--- TASK REQUIREMENTS ---
Extract these lines word for word, with the pictures left out of your answer.

------ PROVIDED RECORDS ------

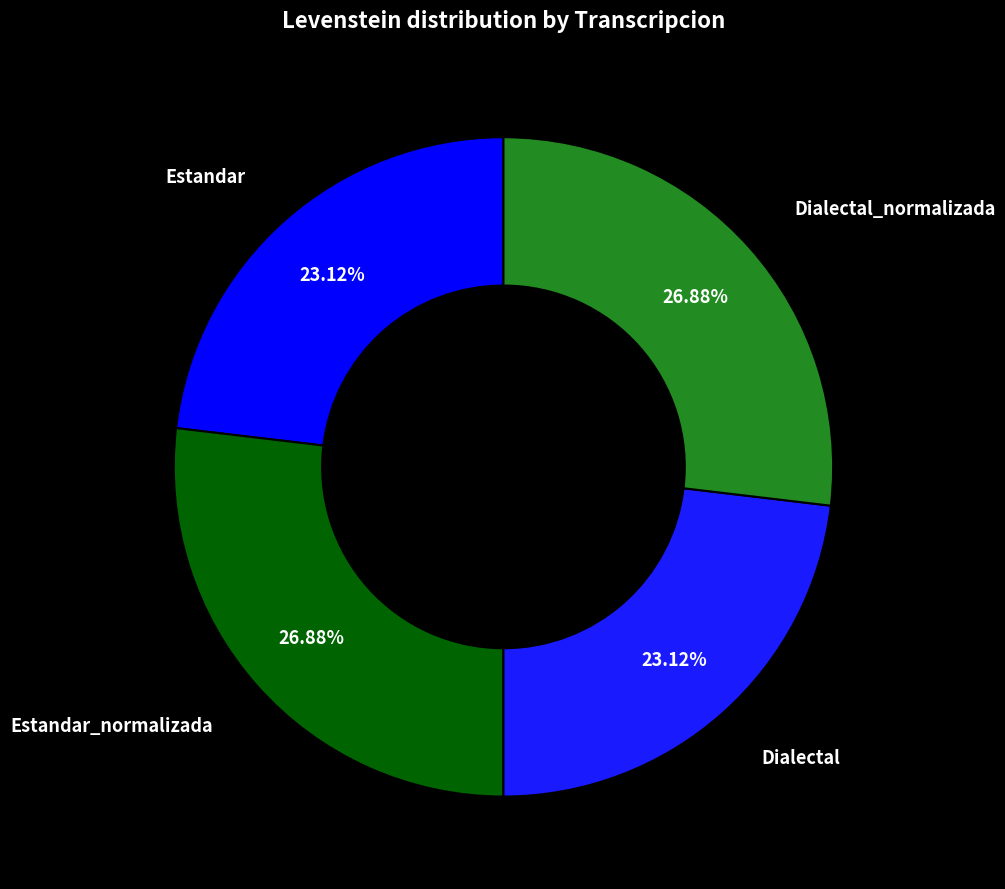

To the nearest percent, what is the combined percentage of Dialectal and Dialectal_normalizada?

50%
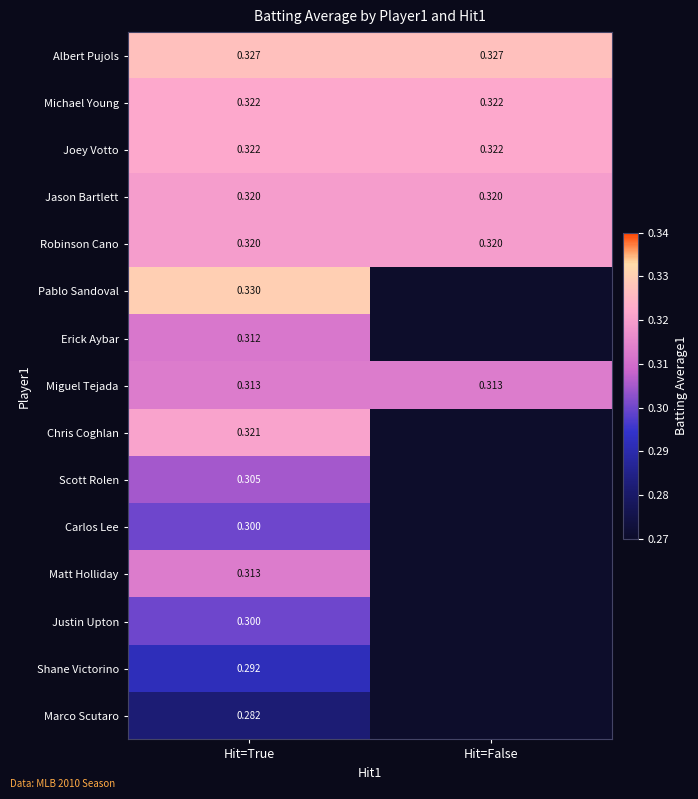

True or false: Michael Young has a value of 0.6 at Hit=False.

False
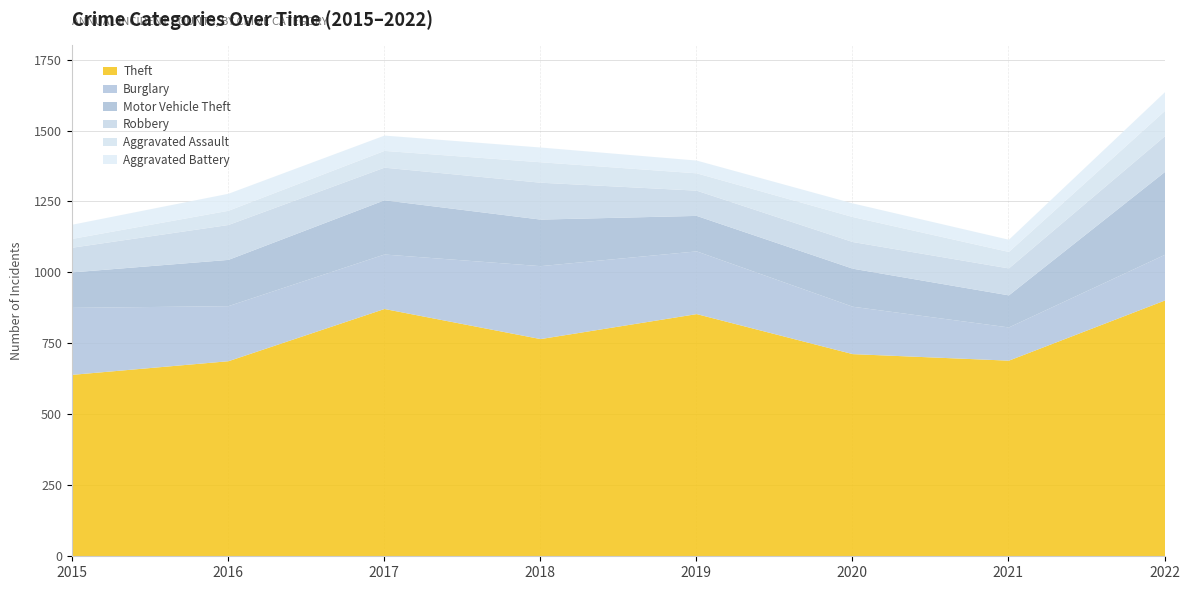

What is the sum of all Aggravated Assault values?

508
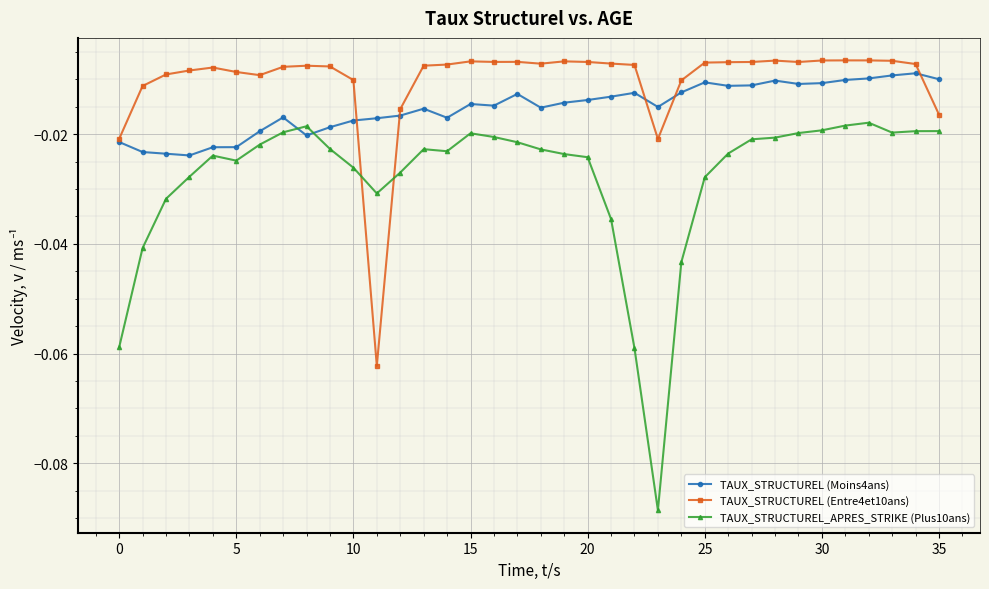

List the series in order of their overall mean, highest first.

TAUX_STRUCTUREL (Entre4et10ans), TAUX_STRUCTUREL (Moins4ans), TAUX_STRUCTUREL_APRES_STRIKE (Plus10ans)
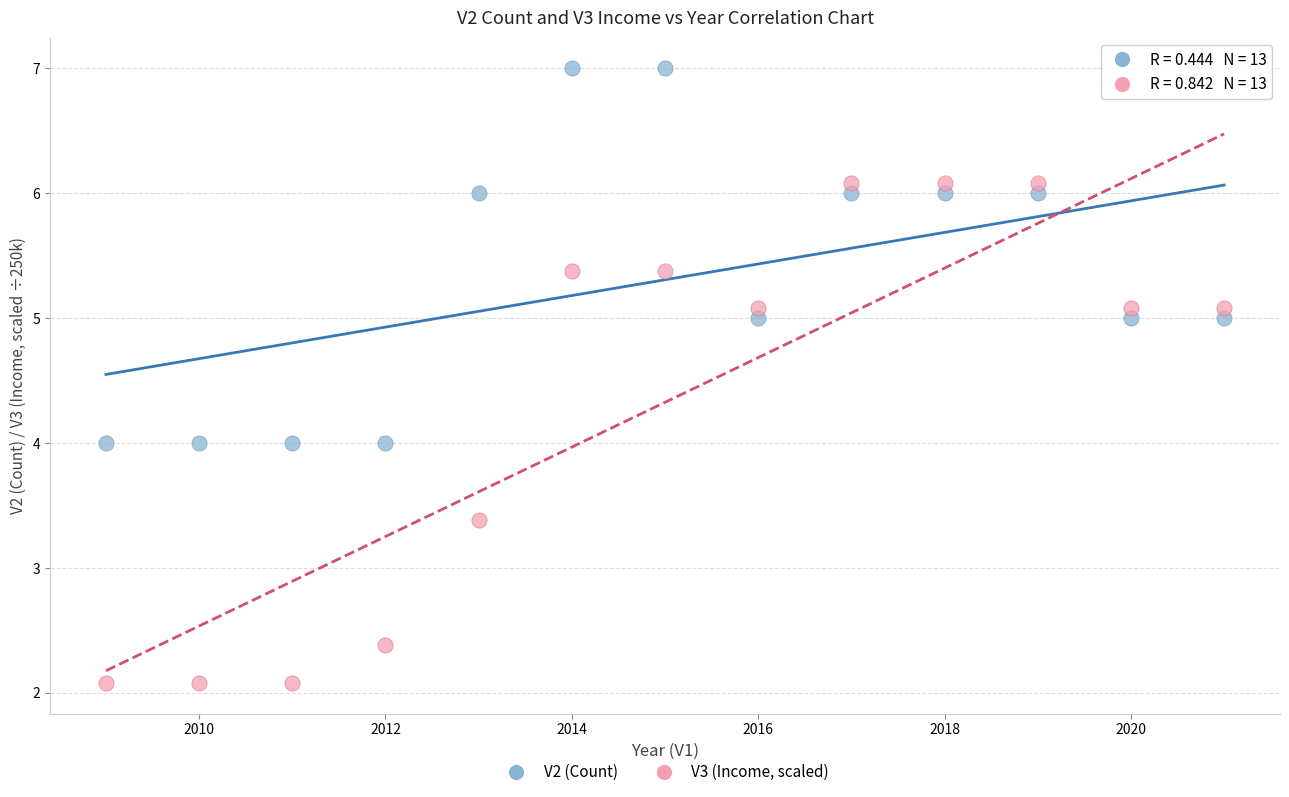

Across all data points, what is the range of Y values (max minus min)?

4.9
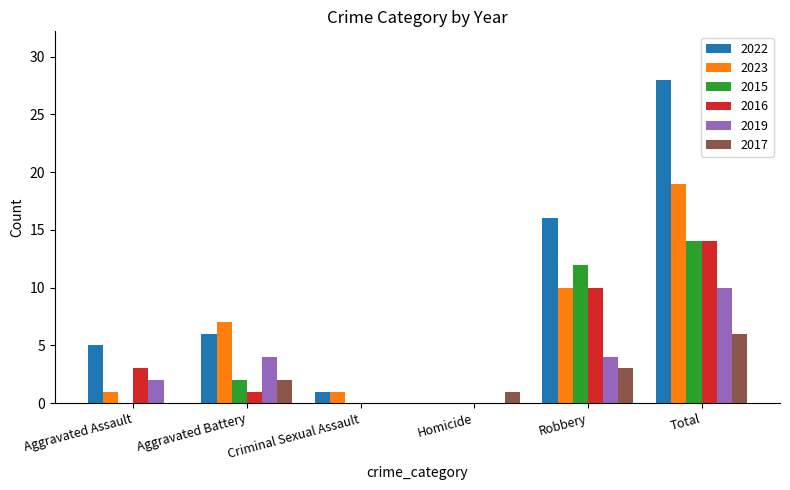

What is the sum of all 2019 values?

20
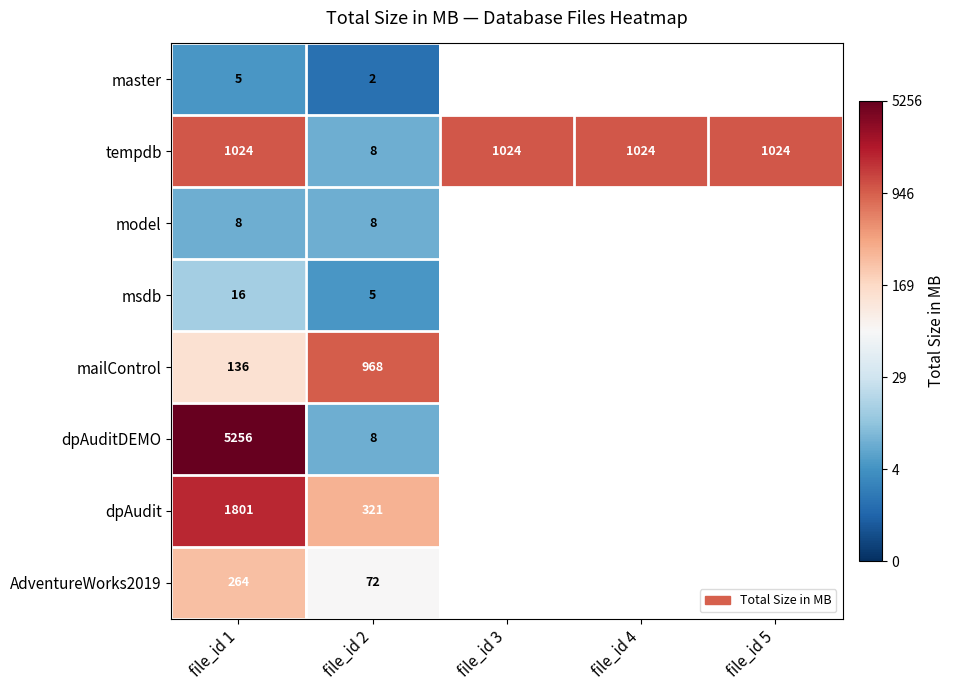

At which label does msdb reach its peak?

file_id 1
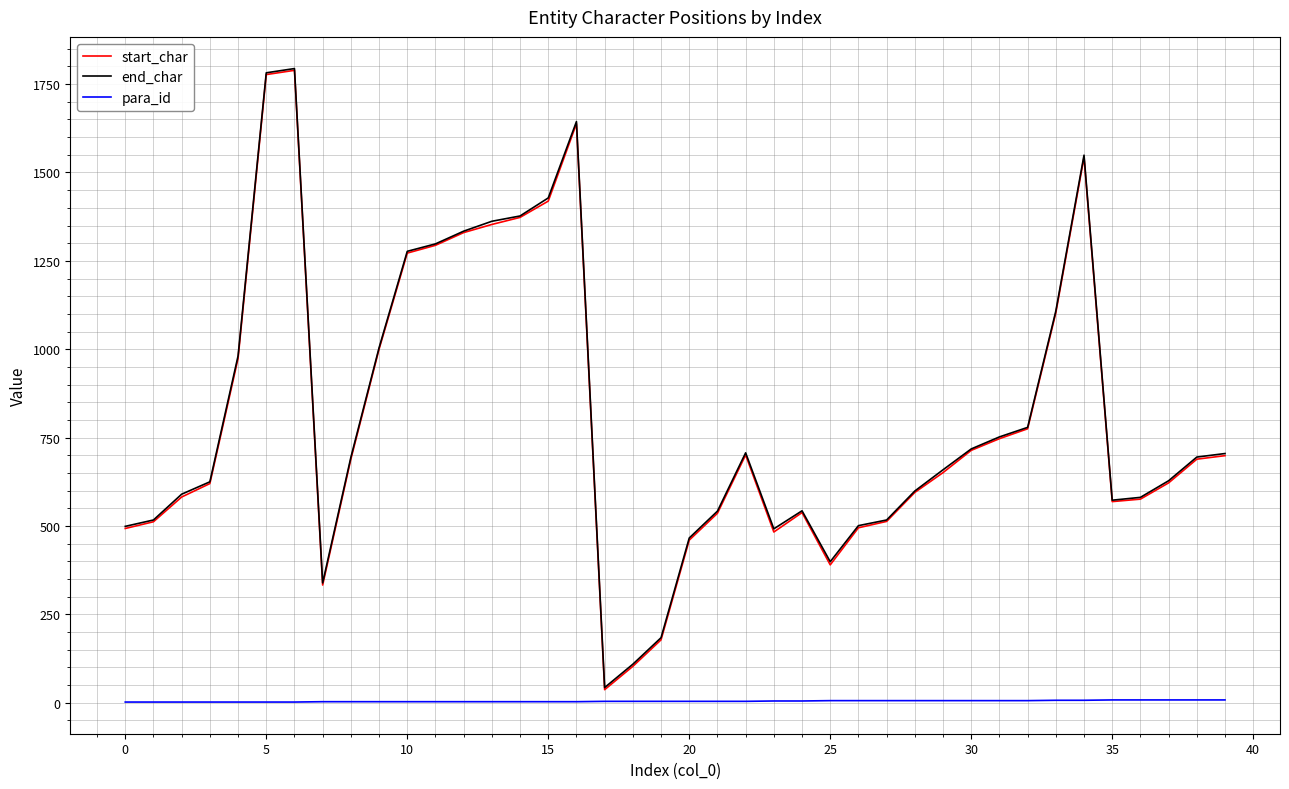

Which series has the largest range (max minus min)?

start_char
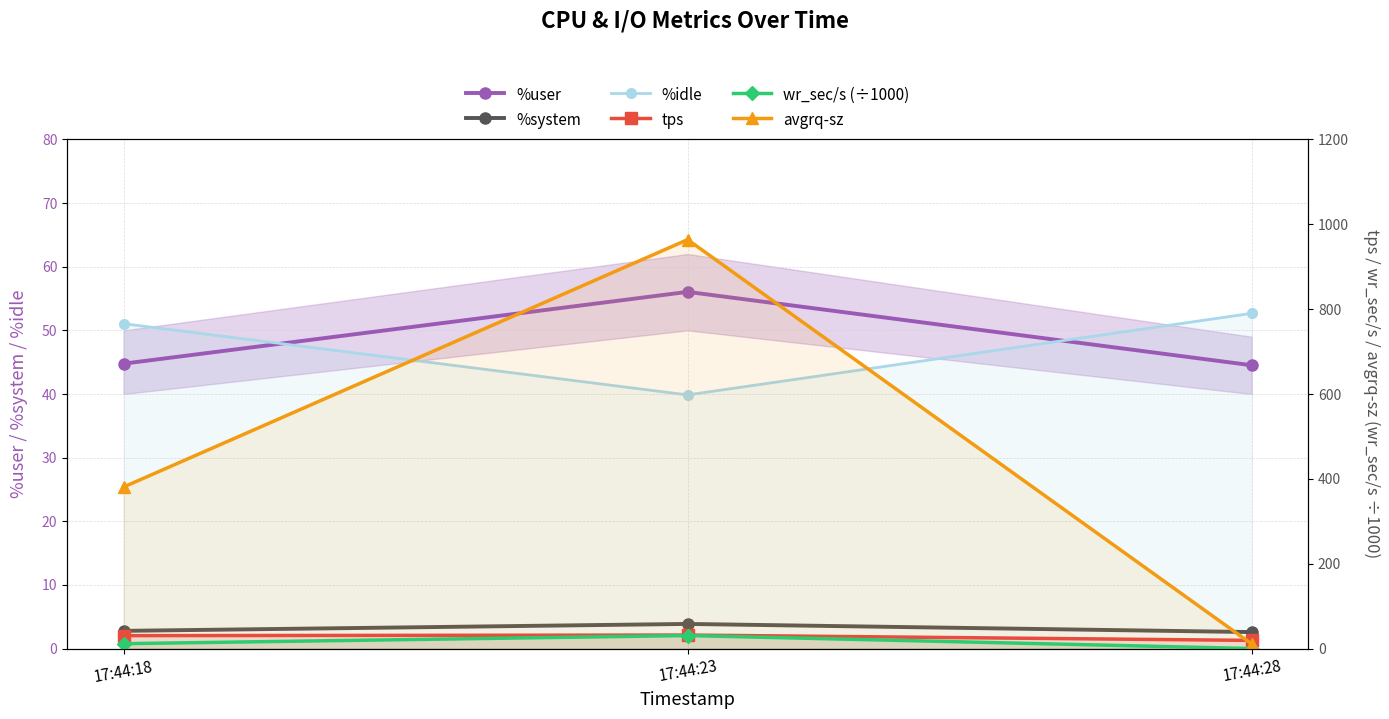

What are all the series names shown in the legend?

%user, %system, %idle, tps, wr_sec/s (÷1000), avgrq-sz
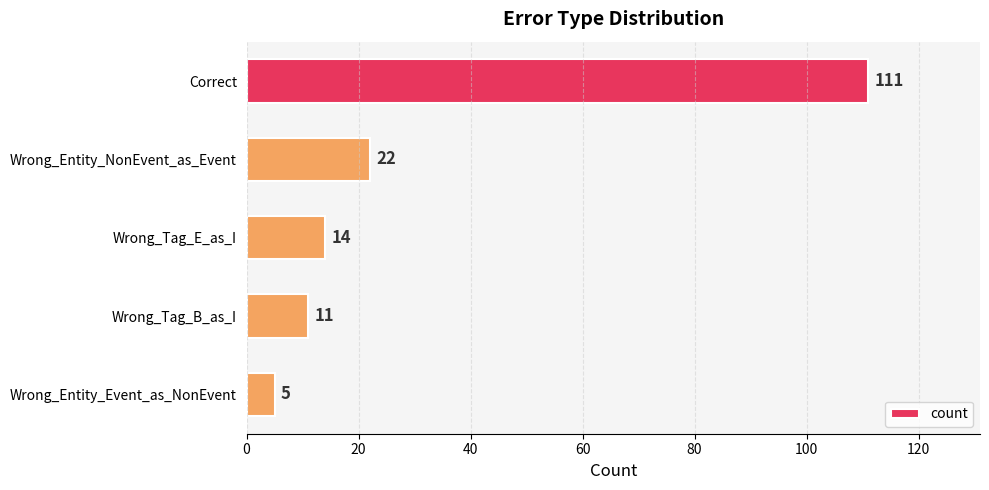

Approximately how many times larger is the value at Wrong_Tag_E_as_I compared to Wrong_Entity_NonEvent_as_Event?

0.6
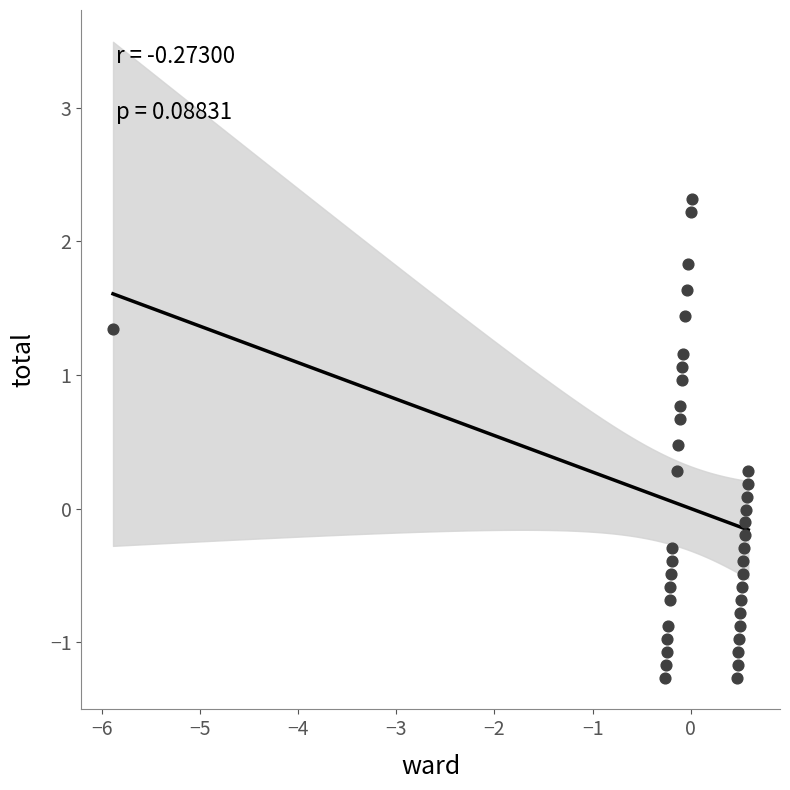

What is the range of X values (max minus min)?

6.5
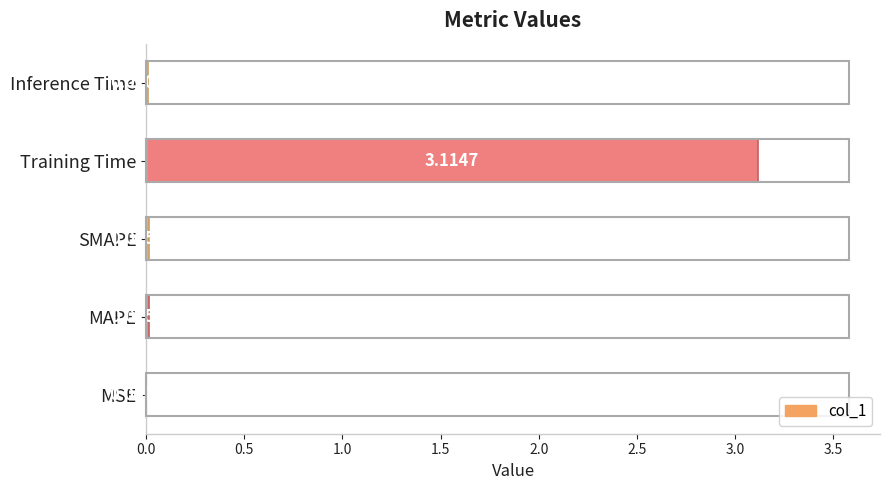

What is the sum of all values?

3.2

------

--- RESPONSE FOR THIS EXERCISE ---
To the nearest percent, what is the combined percentage of Dialectal and Dialectal_normalizada?

50%

True or false: Michael Young has a value of 0.6 at Hit=False.

False

What is the sum of all Aggravated Assault values?

508

List the series in order of their overall mean, highest first.

TAUX_STRUCTUREL (Entre4et10ans), TAUX_STRUCTUREL (Moins4ans), TAUX_STRUCTUREL_APRES_STRIKE (Plus10ans)

Across all data points, what is the range of Y values (max minus min)?

4.9

What is the sum of all 2019 values?

20

At which label does msdb reach its peak?

file_id 1

Which series has the largest range (max minus min)?

start_char

What are all the series names shown in the legend?

%user, %system, %idle, tps, wr_sec/s (÷1000), avgrq-sz

Approximately how many times larger is the value at Wrong_Tag_E_as_I compared to Wrong_Entity_NonEvent_as_Event?

0.6

What is the range of X values (max minus min)?

6.5

What is the sum of all values?

3.2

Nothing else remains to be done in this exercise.